Badem iğneyle kuyu kazan bir arkeolog hassasiyetiyle Rusya, Gürcistan, Ermenistan ve Osmanlı arşivlerinde çalışmış, karşılaştırmalı belge incelemeleriyle ortaya değerli bir tarih metni çıkarmış. 630 sayfalık hacimli kitabında Badem, 93 harbiyle (1877-78 yılı) el değiştiren bölgenin 40 yıllık Rus işgalindeki tarihini belgelerle, raporlarla, ayrıntılı istatistiki veri ve tablolarla bir kuyumcu titizliğiyle ortaya seriyor.
Döneme ve bölgeye dair şablonlardan, sloganlardan, ezberlerden ibaret ve tarihçilik disiplininden uzak anlayışla inşa edilmiş milliyetçi tarih yazımını altüst eden bu kitap bizlere çok sayıda yeni bilgiler sunuyor.
Kitap olaylarla sınırlı bir kronolojik ve istatistik metnin kuruluğunda değil, dönemin bölgesinin politik ve sosyo-ekonomik yapısının neden sonuç ilişkileriyle olgusal düzeyde ele alındığı zenginlikte bir içeriğe sahip.
Bu bir kitap tanıtım yazısı olmamakla birlikte, kitaptan asgari düzeyde bahsedilmesi bile, çok sayfalı, uzun bir makaleyi gerektirir.

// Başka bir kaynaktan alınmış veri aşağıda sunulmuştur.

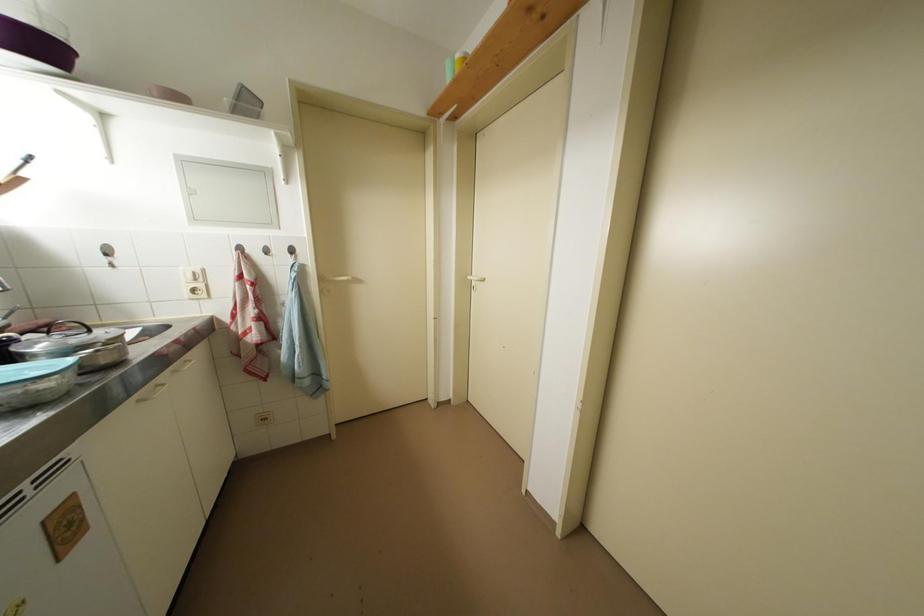
The location [35,45] corresponds to which object?

It refers to a purple bowl.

Bu bakımdan birkaç nokta üzerinde durmakla yetineceğim.
Kars’ın halini sormayan Ruslar
Ruslar Kars’ı 1878’de işgal ettiler. 1918 yılında ise, terk ettiler. Ruslar 40 yıllık sürede Kars’ı modern şehircilik anlayışıyla inşa ettiler. Şehrin bu tarihsel gerçekliği ile sonraki haline dair bir fıkra anlatılır.
Candan Badem bu fıkrayı kitabının sonuna koymuş.

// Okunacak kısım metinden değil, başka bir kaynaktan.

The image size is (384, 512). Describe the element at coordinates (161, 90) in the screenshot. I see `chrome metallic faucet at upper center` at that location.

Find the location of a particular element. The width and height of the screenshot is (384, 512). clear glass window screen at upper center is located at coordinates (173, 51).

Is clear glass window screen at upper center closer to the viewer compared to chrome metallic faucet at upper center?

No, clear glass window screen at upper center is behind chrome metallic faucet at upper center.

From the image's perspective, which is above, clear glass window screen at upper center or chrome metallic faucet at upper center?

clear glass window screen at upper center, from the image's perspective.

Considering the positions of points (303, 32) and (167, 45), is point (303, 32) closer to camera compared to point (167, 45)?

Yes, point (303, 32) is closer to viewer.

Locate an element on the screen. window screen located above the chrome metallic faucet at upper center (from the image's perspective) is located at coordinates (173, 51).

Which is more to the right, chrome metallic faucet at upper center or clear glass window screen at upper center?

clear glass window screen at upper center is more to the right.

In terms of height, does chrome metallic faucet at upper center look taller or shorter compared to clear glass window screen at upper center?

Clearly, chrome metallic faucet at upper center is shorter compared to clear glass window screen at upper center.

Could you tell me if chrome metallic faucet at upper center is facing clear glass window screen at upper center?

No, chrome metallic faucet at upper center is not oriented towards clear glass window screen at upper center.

Karslı yaşlı bir adama gazeteci sorar:
“Amca belediyeden ve valilikten bir şikâyetin var mı?
“Allah devlete zeval vermesin, hiçbir şikâyetim yoktur.
“Nasıl olur? Hiçbir şikâyetin yok mu?
“Benim şikâyetim Ruslardan.
“Ruslar gideli çok oldu. Onlarla ne alıp veremediğin olabilir ki?
“İşte o Rusları bulursam, onlara diyeceğim ki: Bu yolları, bu binaları yapıp gittiniz. Bunca yıldır bu Kars’ın halini niye hiç sormuyorsunuz?” (574)
Bu fıkra (ya da varsayılan diyalog) acı bir gerçekle yüzleşmenin ironisidir. 130 yıl öncesinin koşullarında Çarlık Rusya’sı şehir planıyla, mimarisiyle, yollarıyla, alt yapısıyla, parklarıyla neredeyse Osmanlı’da görülmemiş bir şehir inşa etmişler. Baltık mimarisi tarzında inşa edilen Kars’ın kent planı ve mimarisi, bir garnizon şehrinden daha fazlasını içerir. Öyle ki, Kars’ın kamu binaları olarak bugüne kadar kullanılan binaların büyük çoğunluğu Rusların yaptıkları binalardır. Ama biz, 100 yıldır bu şehri koruyamadığımız gibi, bir kısım binalarını da yıkmışız. Hele o Kars tren istasyonu binasının 1970 yılında yıkılıp yerine ucube bir beton bina yapılması, akıl alacak gibi değil.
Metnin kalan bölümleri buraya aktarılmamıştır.